Ask HN: 应该给 LLM(大型语言模型)设置一个“坦诚度”滑块,用于表达“不,这主意不好”吗?
1 分•作者: mikebiglan•8 个月前
我不要“友善”的 AI。我想要一个会说:“不行,这是个馊主意。”的 AI。<p>也就是说,我想要一个“坦诚度”控制,就像温度一样,用来控制 AI 拒绝的意愿。<p>当坦诚度高时,模型应该优先提供坦率、纠正性的反馈,而不是礼貌的合作。当坦诚度低时,它可以保持支持,但要设置护栏,标记空洞的奉承,并对平庸的想法发出警告。<p>为什么这很重要
• 今天的默认设置是优化“没有坏主意”。这对于头脑风暴来说很好,但它会放大糟糕的前提,并奖励自信的垃圾信息。

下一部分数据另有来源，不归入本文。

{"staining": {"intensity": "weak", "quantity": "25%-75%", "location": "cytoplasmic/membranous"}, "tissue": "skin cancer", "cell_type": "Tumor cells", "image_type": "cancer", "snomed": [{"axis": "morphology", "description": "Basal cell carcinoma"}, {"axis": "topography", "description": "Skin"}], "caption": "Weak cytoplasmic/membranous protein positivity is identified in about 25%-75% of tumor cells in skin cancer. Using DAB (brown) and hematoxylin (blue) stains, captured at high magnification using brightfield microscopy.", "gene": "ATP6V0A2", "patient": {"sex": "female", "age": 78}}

• 谄媚是一种已知的失败模式。模型学会了同意,这会得到积极的用户信号,从而得到强化。
• 在审查、产品决策、风险检查等方面,正确的答案往往是简单的“不要这样做”。<p>具体建议
• 坦诚度 (0.0 – 1.0):当证据不足或风险很高时,模型会不同意或拒绝的概率。或者,它可能不必是字面上的“概率”。
• disagree_first:以明确的结论开始回复(例如“简短回答:不要发布这个”),然后是理由。
• risk_sensitivity:如果主题涉及安全/金融/健康/安全等重要领域,则提高坦诚度。
• self_audit tag:附加一个注释,例如“由于证据不足和下游风险而拒绝”,用户可以看到。<p>示例
• 坦诚度=0.2 - “我们可以探索一下。首先要考虑一些问题……”(温和的提示,仍然是协作的)
• 坦诚度=0.8 + disagree_first=true - “不行。这很可能会因为 X 而失败,并引入 Y 风险。如果必须继续,更安全的替代方案是 A,并设置护栏 B 和 C。这里有一个最小测试来证伪核心假设。”<p>我明天会发布什么
• 一个简单的 UI 滑块,带有标签:温和到直接
• 一个切换开关:“更喜欢坦率的真相而不是令人愉快的帮助”
• 当模型检测到没有实质内容的奉承时,会发出警告提示:“这读起来像是缺乏证据的赞美。”<p>一些未解决的问题
• 如何在保持清晰度的同时避免不必要的粗鲁(语气与内容的分离)?
• 获得赞美的正确指标是什么(引用密度、新颖性、约束条件)?
• 风险敏感度应该在哪里自动启动,以及用户控制?<p>如果有人已经对这个进行了原型设计,无论是某种提示注入还是 RL 信号,我都希望看到它。
查看原文
I don’t want a “nice” AI. I want one that says: “Nope, that's a bad idea.”<p>That is, I want a "Candor" control, like temperature but for willingness to push back.<p>When candor is high, the model should prioritize frank, corrective feedback over polite cooperation. When candor is low, it can stay supportive, but with guardrails that flag empty flattering and warn about mediocre ideas.<p>Why this matters
• Today’s defaults optimize for “no bad ideas.” That is fine for brainstorming, but it amplifies poor premises and rewards confident junk.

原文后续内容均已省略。